Use the `DataGeneratorConfig` to sample deterministic building telemetry and persist it for downstream steps.

In [None]:
dataset = generate_dataset(scenario.building, data_config)
dataset_path = output_dir / 'dataset.csv'
dataset.to_csv(dataset_path, index=False)
dataset.head()

## Train forecasting model

Fit the forecasting model defined by the preset and inspect a subset of predictions alongside the RMSE metric.

In [None]:
forecast_result = train_forecasting_model(dataset, forecast_config)
forecast_summary = {
    'rmse': forecast_result.rmse,
    'predictions': forecast_result.predictions[:5].tolist(),
}
forecast_summary

## Detect anomalies

The anomaly detector flags unusual telemetry points.

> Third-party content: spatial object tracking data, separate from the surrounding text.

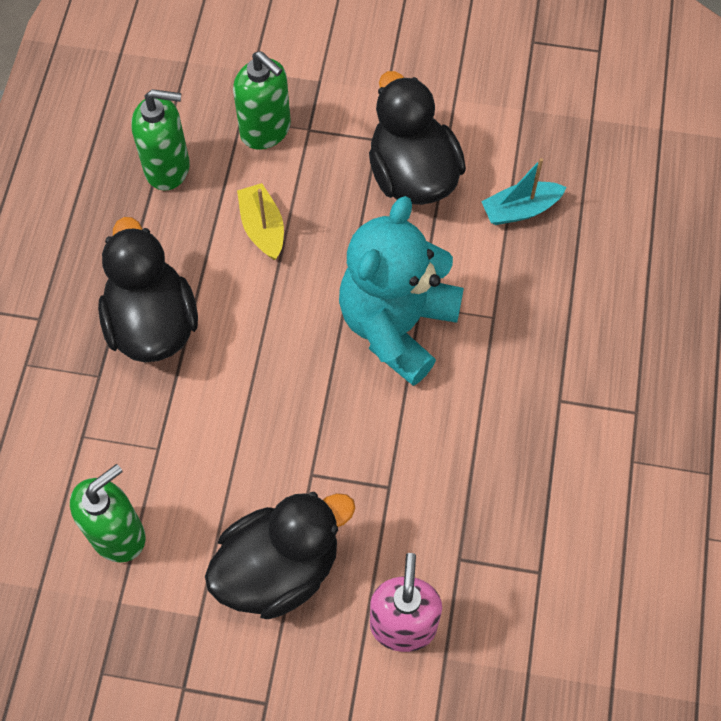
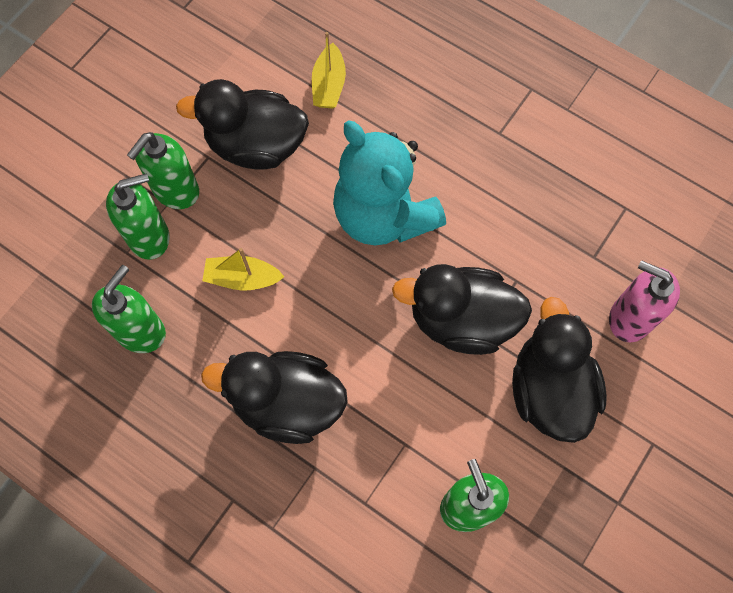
camera: 65 degrees left, 5 degrees up
turquoise boat [481,158,567,225] -> yellow boat [312,32,346,109]
none -> green soap dispenser [127,132,199,209]
none -> black duck [392,264,532,355]

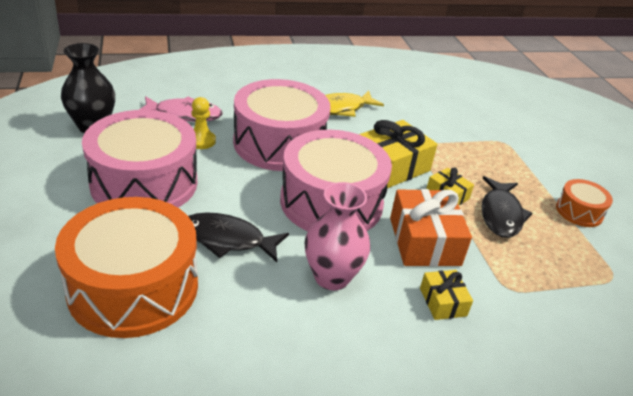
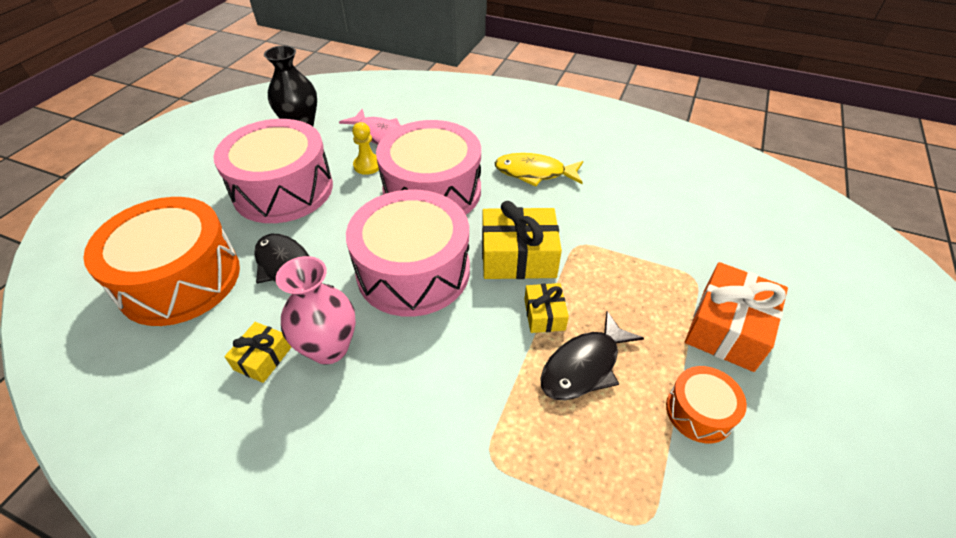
camera: 40 degrees right, 10 degrees up
orange gift [390,189,472,267] -> orange gift moved to [685,262,788,372]
yellow gift [420,270,473,320] -> yellow gift moved to [224,322,291,383]

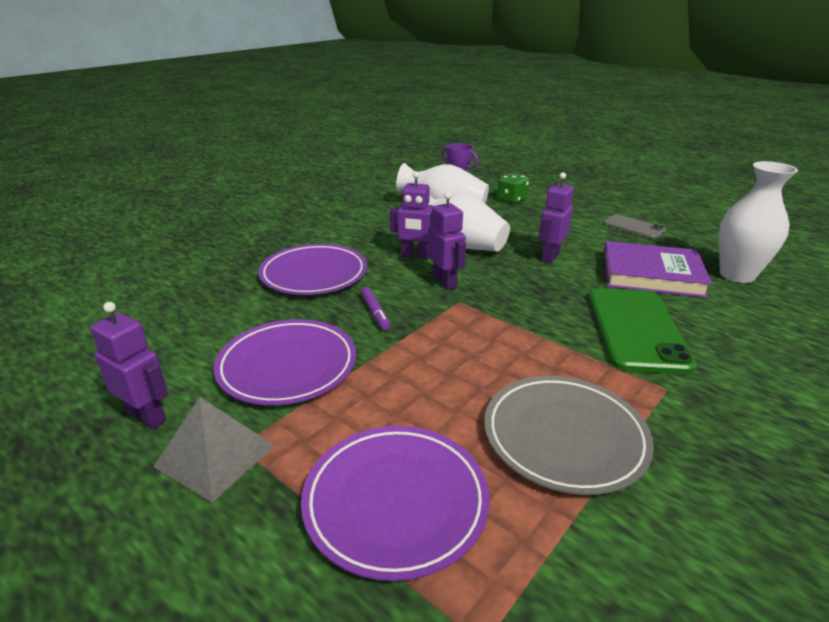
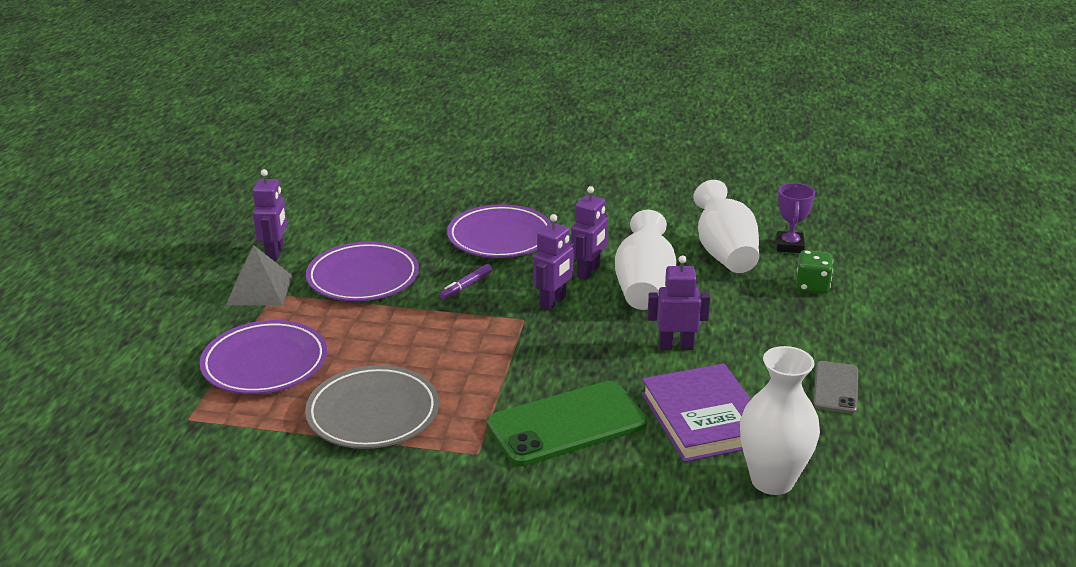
camera: 60 degrees right, 0 degrees up
purple robot [390,172,433,260] -> purple robot turned 135 degrees counterclockwise [571,186,608,280]

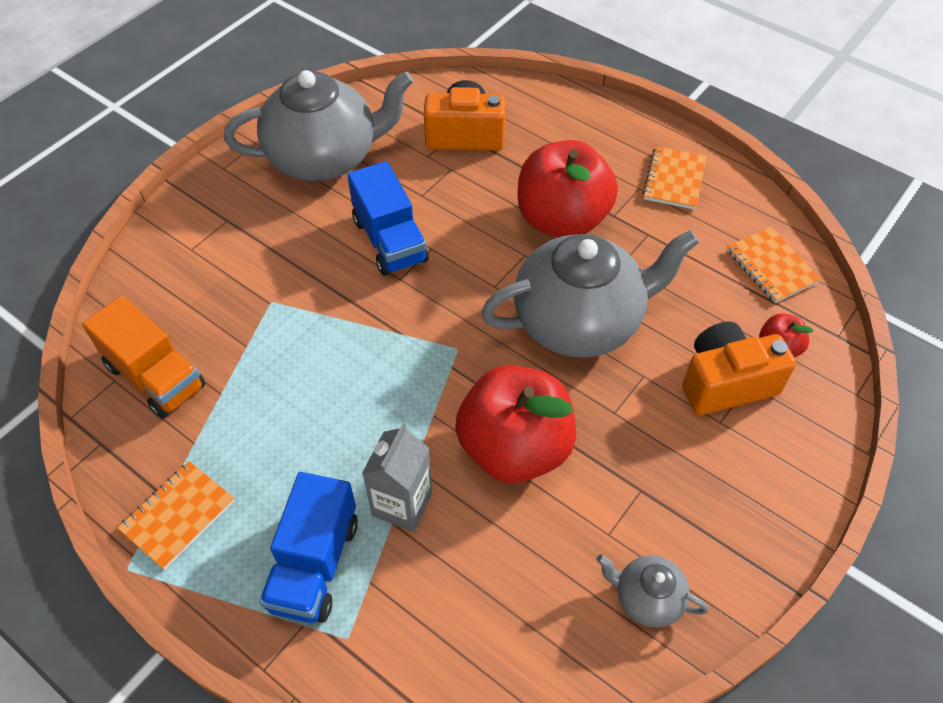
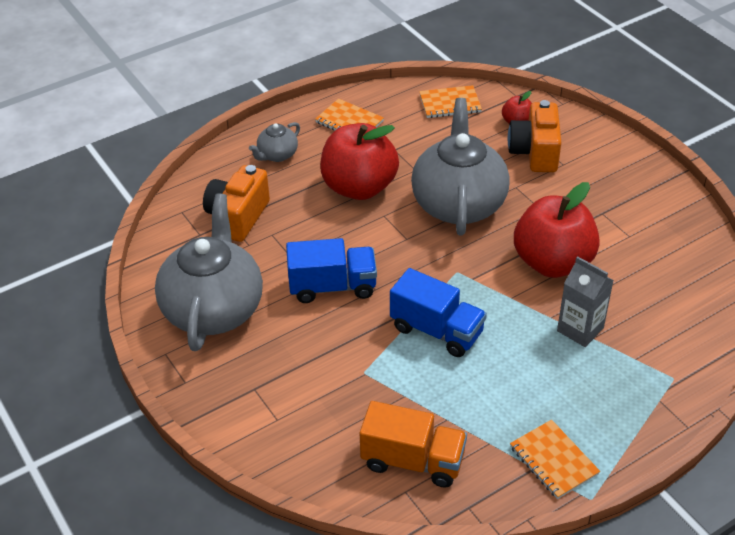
camera: 70 degrees left, 10 degrees down
orange truck [82,296,206,418] -> orange truck turned 45 degrees clockwise [360,401,467,488]
blue truck [259,472,358,623] -> blue truck moved to [390,268,487,357]
grey teapot [597,554,709,628] -> grey teapot moved to [249,122,300,162]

The resulting dataframe is useful for plotting and further analysis.

In [None]:
anomaly_result = detect_anomalies(dataset, anomaly_config)
len(anomaly_result.data)

## Cluster building zones

Group zones using the clustering configuration shipped with the scenario.

In [None]:
cluster_result = cluster_zones(dataset, cluster_config)
cluster_result.assignments.head()

## Train reinforcement learning policy

Optimise the RL control policy and report the mean episodic reward.

In [None]:
rl_result = train_policy(rl_config)
rl_result.average_reward()

## Visualise sensor telemetry

Plot the target sensor with anomaly annotations. The file is written to `examples/outputs/sensor_plot.png`.

In [None]:
plot_path = output_dir / 'sensor_plot.png'
plot_time_series(dataset, plot_config, plot_path, anomalies=anomaly_result.data)
plot_path

## Summarise outputs

Collect key metrics and artefact locations for quick reference.

In [None]:
summary = pd.DataFrame(
    {
        'forecast_rmse': [forecast_result.rmse],
        'avg_rl_reward': [rl_result.average_reward()],
        'clusters': [cluster_result.assignments.to_dict(orient='records')],
    }
)
summary_path = output_dir / 'summary.csv'
summary.to_csv(summary_path, index=False)
print(f'Dataset saved to {dataset_path}')
print(f'Forecast summary: {forecast_summary}')
print(f'Anomaly output rows: {len(anomaly_result.data)}')
print(f'Cluster assignments saved with {len(cluster_result.assignments)} entries')
print(f'RL mean reward: {rl_result.average_reward():.3f}')
print(f'Plot saved to {plot_path}')
print(f'Summary saved to {summary_path}')
summary